Protesters representing Black Lives Matter and Protect the Results march in Seattle on the evening of Nov. 4. (Ted S. Warren/The Associated Press)

You just said that Trumpism was damaging for the Republican Party, but what about what Trumpism has done to the United States or to American politics? What has four years of Donald Trump done to the size and scale of the problem of racism in the United States?

Trumpism didn't actually have much of a platform, as I could tell, except being anti-Obama. So it seemed like the entire Trump candidacy was triggered by his efforts to deny Barack Obama's legitimacy to be president, and the whole birtherism effort. And everything he did seemed to be a constant effort to just unwind whatever Obama might have done.

There's some interesting analysis that's been done that looks at the efforts in the United States after the promising start of reconstruction in the south after the Civil War. There was a period of redemption, trying to claw that back and disenfranchise Black voters. 

There's been some interesting work that has shown Trumpism is basically an effort to claw back any progress made during Obama's leadership.

If Donald Trump leaves office in January and he's no longer president, how much of that effort to claw back those reforms will be defeated with him?

I think a substantial amount of progress can now happen, but it's too early to tell whether Democrats will face cooperation or obstruction from the United States Senate. 

So, once again, it will not be the sort of full reversal of everything that Trumpism stood for. There's a lot of work required, a lot of healing required.

We are still in the process, I think, of trying to overcome America's original sin of race-based slavery and white supremacy.

Is it realistic to be hopeful that Biden [and vice presidential candidate Kamala] Harris could deliver some reform there? Because Joe Biden, obviously, he's been criticised for his work on the 1994 Clinton crime bill, and Kamala Harris for stances that she took on law and justice when she was attorney general in California. 

Are you hearing skepticism about how they might be willing or able to deliver for your community?

I know the people that they are likely to appoint to key positions of leadership across the government. I know the leadership that will actually be inspired by this victory. 
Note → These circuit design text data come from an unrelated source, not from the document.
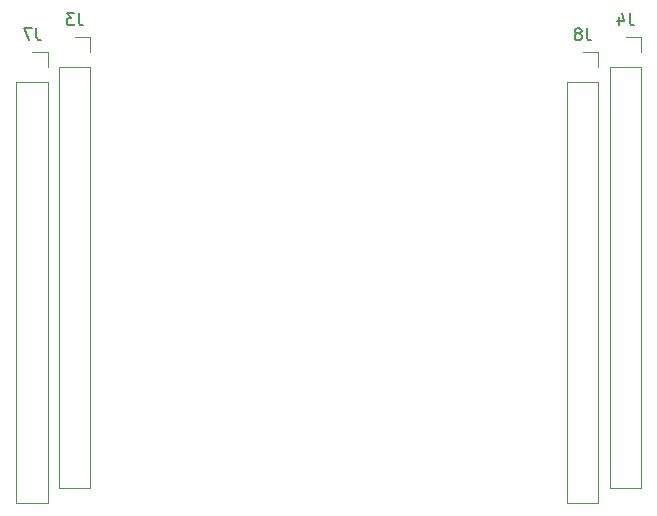
<source format=gbr>
%TF.GenerationSoftware,KiCad,Pcbnew,(5.99.0-7356-g63088e8bdb)*%
%TF.CreationDate,2020-12-15T21:08:54+08:00*%
%TF.ProjectId,DaughterBoard,44617567-6874-4657-9242-6f6172642e6b,rev?*%
%TF.SameCoordinates,Original*%
%TF.FileFunction,Legend,Bot*%
%TF.FilePolarity,Positive*%
%FSLAX46Y46*%
G04 Gerber Fmt 4.6, Leading zero omitted, Abs format (unit mm)*
G04 Created by KiCad (PCBNEW (5.99.0-7356-g63088e8bdb)) date 2020-12-15 21:08:54*
%MOMM*%
%LPD*%
G01*
G04 APERTURE LIST*
%ADD10C,0.150000*%
%ADD11C,0.120000*%
G04 APERTURE END LIST*
D10*
%TO.C,J3*%
X65865333Y-30440380D02*
X65865333Y-31154666D01*
X65912952Y-31297523D01*
X66008190Y-31392761D01*
X66151047Y-31440380D01*
X66246285Y-31440380D01*
X65484380Y-30440380D02*
X64865333Y-30440380D01*
X65198666Y-30821333D01*
X65055809Y-30821333D01*
X64960571Y-30868952D01*
X64912952Y-30916571D01*
X64865333Y-31011809D01*
X64865333Y-31249904D01*
X64912952Y-31345142D01*
X64960571Y-31392761D01*
X65055809Y-31440380D01*
X65341523Y-31440380D01*
X65436761Y-31392761D01*
X65484380Y-31345142D01*
%TO.C,J7*%
X62250333Y-31710380D02*
X62250333Y-32424666D01*
X62297952Y-32567523D01*
X62393190Y-32662761D01*
X62536047Y-32710380D01*
X62631285Y-32710380D01*
X61869380Y-31710380D02*
X61202714Y-31710380D01*
X61631285Y-32710380D01*
%TO.C,J4*%
X112499733Y-30440380D02*
X112499733Y-31154666D01*
X112547352Y-31297523D01*
X112642590Y-31392761D01*
X112785447Y-31440380D01*
X112880685Y-31440380D01*
X111594971Y-30773714D02*
X111594971Y-31440380D01*
X111833066Y-30392761D02*
X112071161Y-31107047D01*
X111452114Y-31107047D01*
%TO.C,J8*%
X108870176Y-31710380D02*
X108870176Y-32424666D01*
X108917795Y-32567523D01*
X109013033Y-32662761D01*
X109155890Y-32710380D01*
X109251128Y-32710380D01*
X108251128Y-32138952D02*
X108346366Y-32091333D01*
X108393985Y-32043714D01*
X108441604Y-31948476D01*
X108441604Y-31900857D01*
X108393985Y-31805619D01*
X108346366Y-31758000D01*
X108251128Y-31710380D01*
X108060652Y-31710380D01*
X107965414Y-31758000D01*
X107917795Y-31805619D01*
X107870176Y-31900857D01*
X107870176Y-31948476D01*
X107917795Y-32043714D01*
X107965414Y-32091333D01*
X108060652Y-32138952D01*
X108251128Y-32138952D01*
X108346366Y-32186571D01*
X108393985Y-32234190D01*
X108441604Y-32329428D01*
X108441604Y-32519904D01*
X108393985Y-32615142D01*
X108346366Y-32662761D01*
X108251128Y-32710380D01*
X108060652Y-32710380D01*
X107965414Y-32662761D01*
X107917795Y-32615142D01*
X107870176Y-32519904D01*
X107870176Y-32329428D01*
X107917795Y-32234190D01*
X107965414Y-32186571D01*
X108060652Y-32138952D01*
D11*
%TO.C,J3*%
X66862000Y-35011000D02*
X66862000Y-70631000D01*
X64202000Y-35011000D02*
X64202000Y-70631000D01*
X66862000Y-33741000D02*
X66862000Y-32411000D01*
X66862000Y-32411000D02*
X65532000Y-32411000D01*
X66862000Y-70631000D02*
X64202000Y-70631000D01*
X66862000Y-35011000D02*
X64202000Y-35011000D01*
%TO.C,J7*%
X60587000Y-36281000D02*
X60587000Y-71901000D01*
X63247000Y-36281000D02*
X63247000Y-71901000D01*
X63247000Y-71901000D02*
X60587000Y-71901000D01*
X63247000Y-33681000D02*
X61917000Y-33681000D01*
X63247000Y-35011000D02*
X63247000Y-33681000D01*
X63247000Y-36281000D02*
X60587000Y-36281000D01*
%TO.C,J4*%
X110836400Y-35011000D02*
X110836400Y-70631000D01*
X113496400Y-32411000D02*
X112166400Y-32411000D01*
X113496400Y-70631000D02*
X110836400Y-70631000D01*
X113496400Y-33741000D02*
X113496400Y-32411000D01*
X113496400Y-35011000D02*
X110836400Y-35011000D01*
X113496400Y-35011000D02*
X113496400Y-70631000D01*
%TO.C,J8*%
X109866843Y-35011000D02*
X109866843Y-33681000D01*
X109866843Y-71901000D02*
X107206843Y-71901000D01*
X109866843Y-36281000D02*
X107206843Y-36281000D01*
X109866843Y-36281000D02*
X109866843Y-71901000D01*
X109866843Y-33681000D02*
X108536843Y-33681000D01*
X107206843Y-36281000D02*
X107206843Y-71901000D01*
%TD*%
M02*

</source>
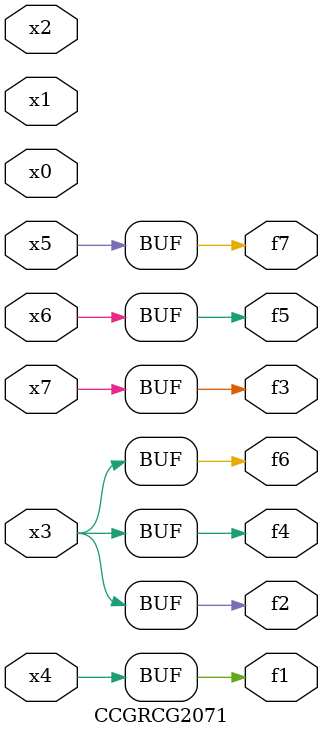
<source format=v>
module CCGRCG2071(
	input x0, x1, x2, x3, x4, x5, x6, x7,
	output f1, f2, f3, f4, f5, f6, f7
);
	assign f1 = x4;
	assign f2 = x3;
	assign f3 = x7;
	assign f4 = x3;
	assign f5 = x6;
	assign f6 = x3;
	assign f7 = x5;
endmodule

</source>
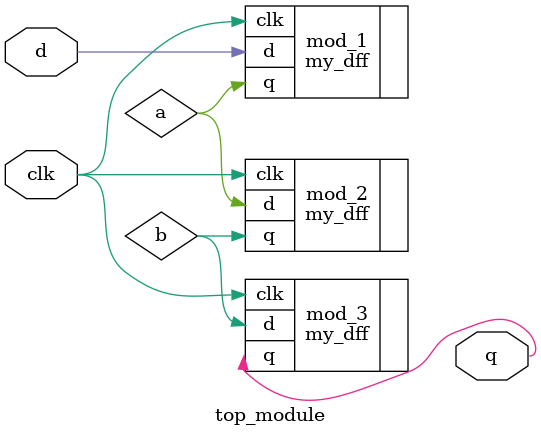
<source format=v>
module top_module (input clk,
                   input d,
                   output q);
    wire a,b,c;
    my_dff mod_1(
    .clk(clk),
    .d(d),
    .q(a)
    );
    my_dff mod_2(
    .clk(clk),
    .d(a),
    .q(b)
    );
    my_dff mod_3(
    .clk(clk),
    .d(b),
    .q(q)
    );
endmodule

</source>
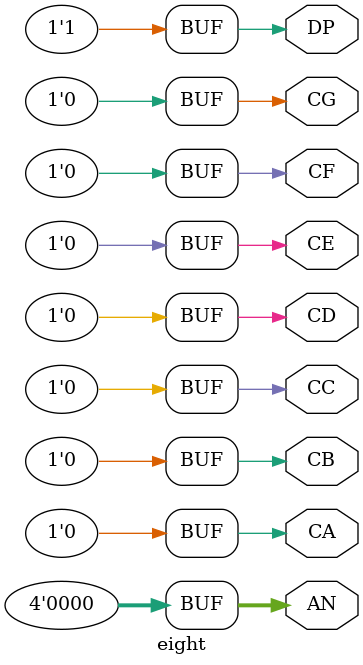
<source format=v>
`timescale 1ns / 1ps
module eight(
    output CA,
    output CB,
    output CC,
    output CD,
    output CE,
    output CF,
    output CG,
    output DP,
    output [3:0] AN
    );
assign CA=0;
assign CB=0;
assign CC=0;
assign CD=0;
assign CE=0;
assign CF=0;
assign CG=0;
assign DP=1;
assign AN[0]=0;
assign AN[1]=0;
assign AN[2]=0;
assign AN[3]=0;

endmodule

</source>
We see Stacey Abrams in Georgia and the tremendous work of on-the-ground organizations registering people, empowering people, energizing people to go vote. So I actually am enthusiastic that this is a significant turning point away from Trumpism. 

But we celebrate progress, and I'm confident we'll see more progress under a Biden-Harris administration because of the people, the attitude, the evidence-based approach to solving problems they will bring. 

We will once again respect science. Science is not about race. Science just says let's take this disease [COVID-19] seriously because this disease has a disproportionately negative effect on Black and brown communities. That alone will save hundreds of thousands of lives for America.

LISTEN | LaTosha Brown discusses turnout among Black voters on CBC Radio's election night special

So if you were advising Joe Biden and Kamala Harris, what is the first thing that you would tell them to do to start correcting the path that the country is on right now?

I think Biden said it well, that this is about the soul of the nation. 

Restore some decency, evidence-based decision making, respect for expertise and science to the administration. Appoint people on the basis of their competence, not their corruption. 

Appoint people, and empower the team, that looks like America — that is as diverse in background experience, thought, racially, ethnically, so that your administration looks like this country. 

That will put us on the path and the track to progress.